- [Activity]: Restate each of the lines below word for word and drop every picture.

- [Data provided]:
++++++++++++++++++++

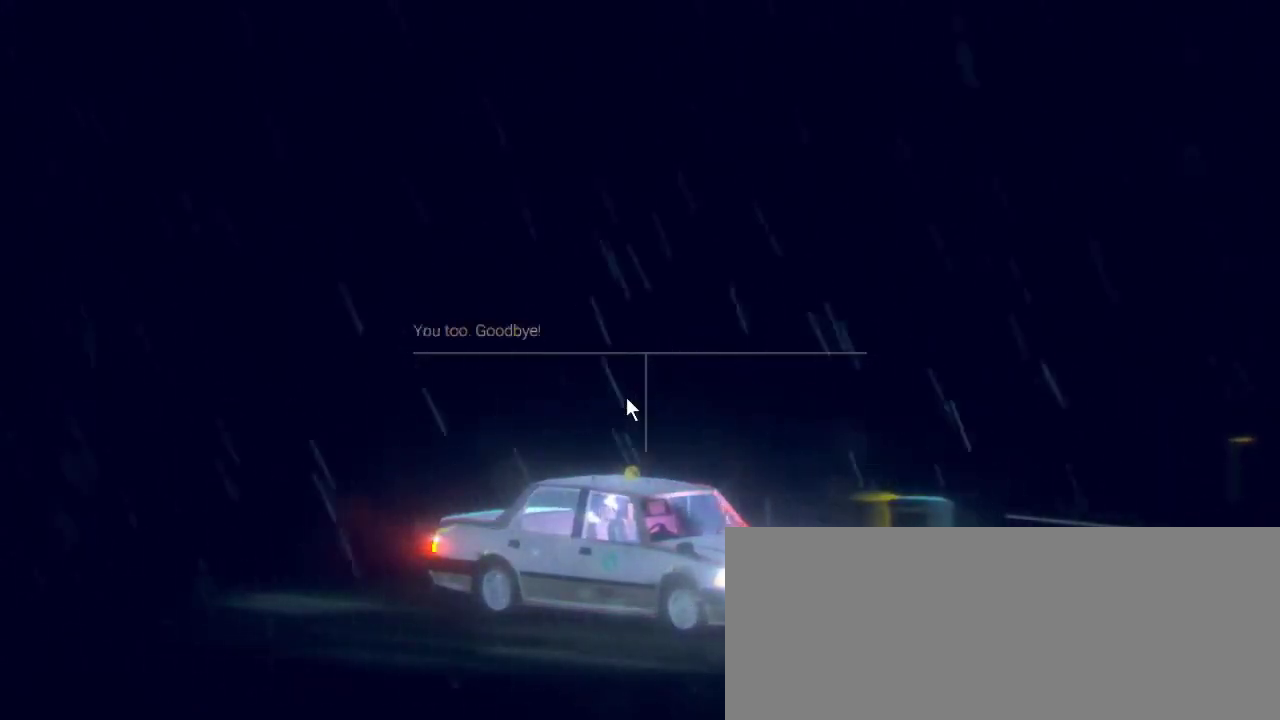
{"keys": [], "mouse": [], "events": []}
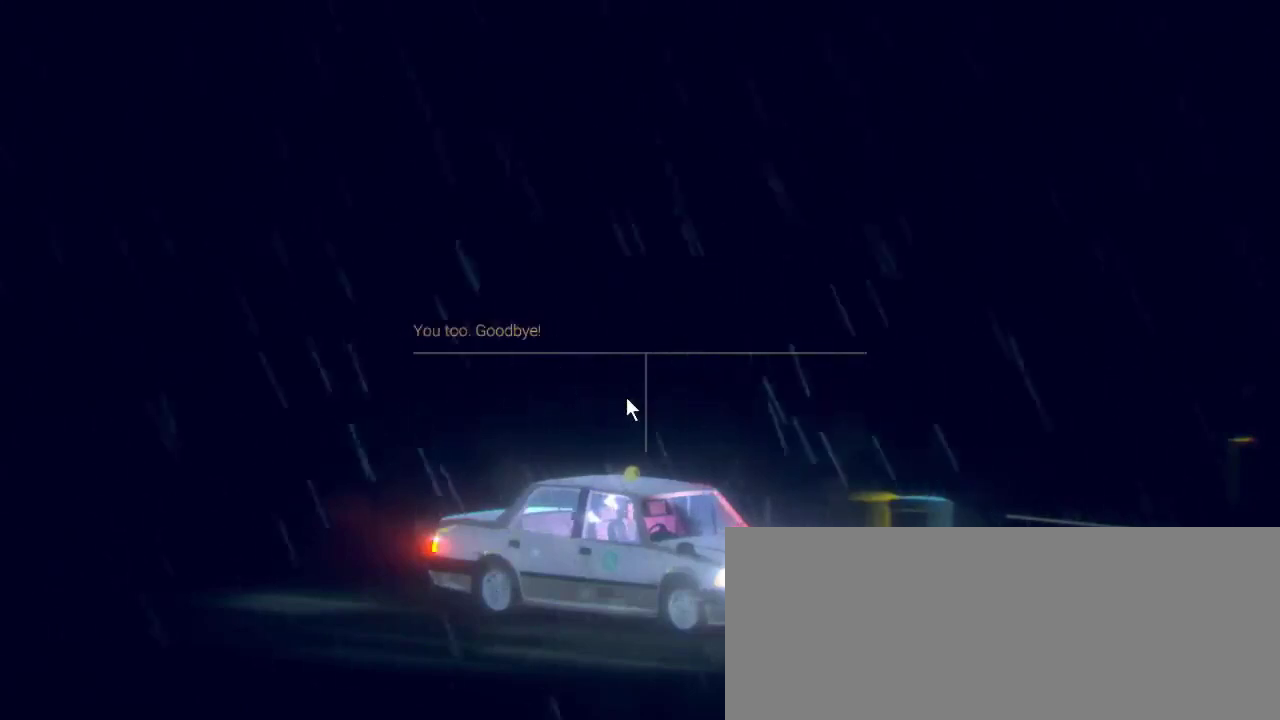
{"keys": [], "mouse": [], "events": [[67, "mouse_left", "down"], [267, "mouse_left", "up"]]}
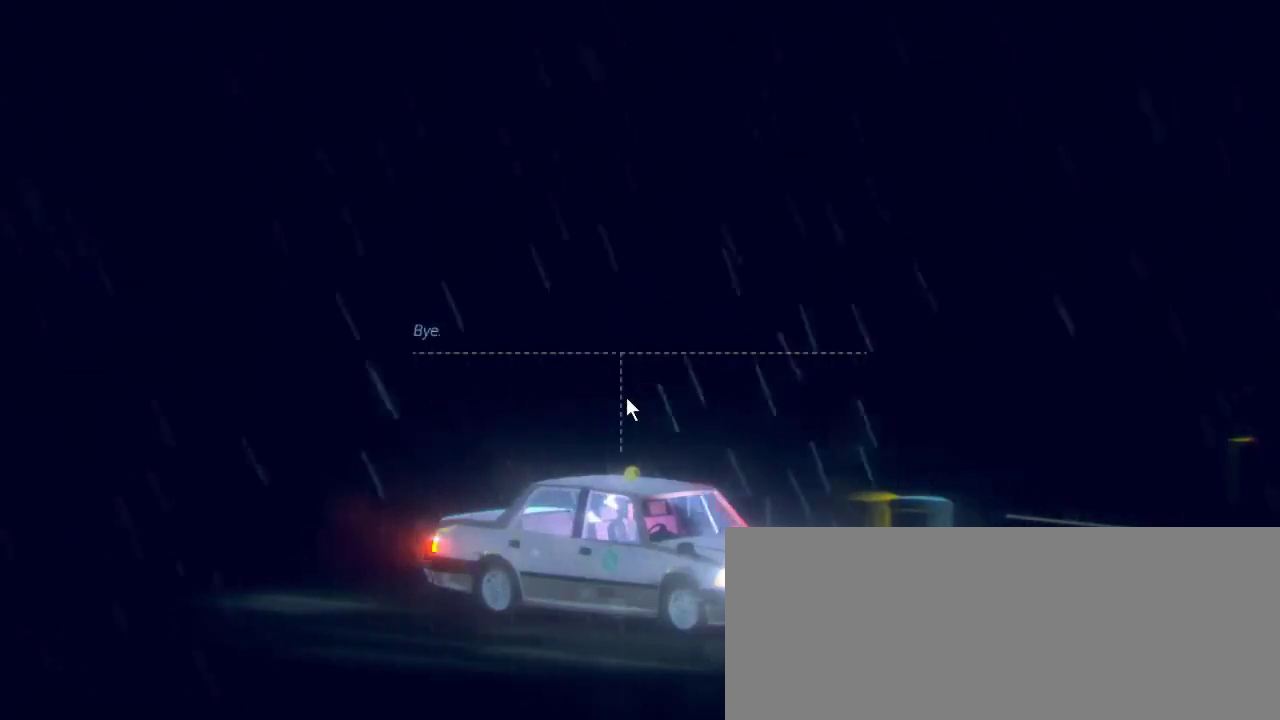
{"keys": [], "mouse": [], "events": []}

++++++++++++++++++++

- [Your solution]:
{"keys": [], "mouse": [], "events": []}
{"keys": [], "mouse": [], "events": [[67, "mouse_left", "down"], [267, "mouse_left", "up"]]}
{"keys": [], "mouse": [], "events": []}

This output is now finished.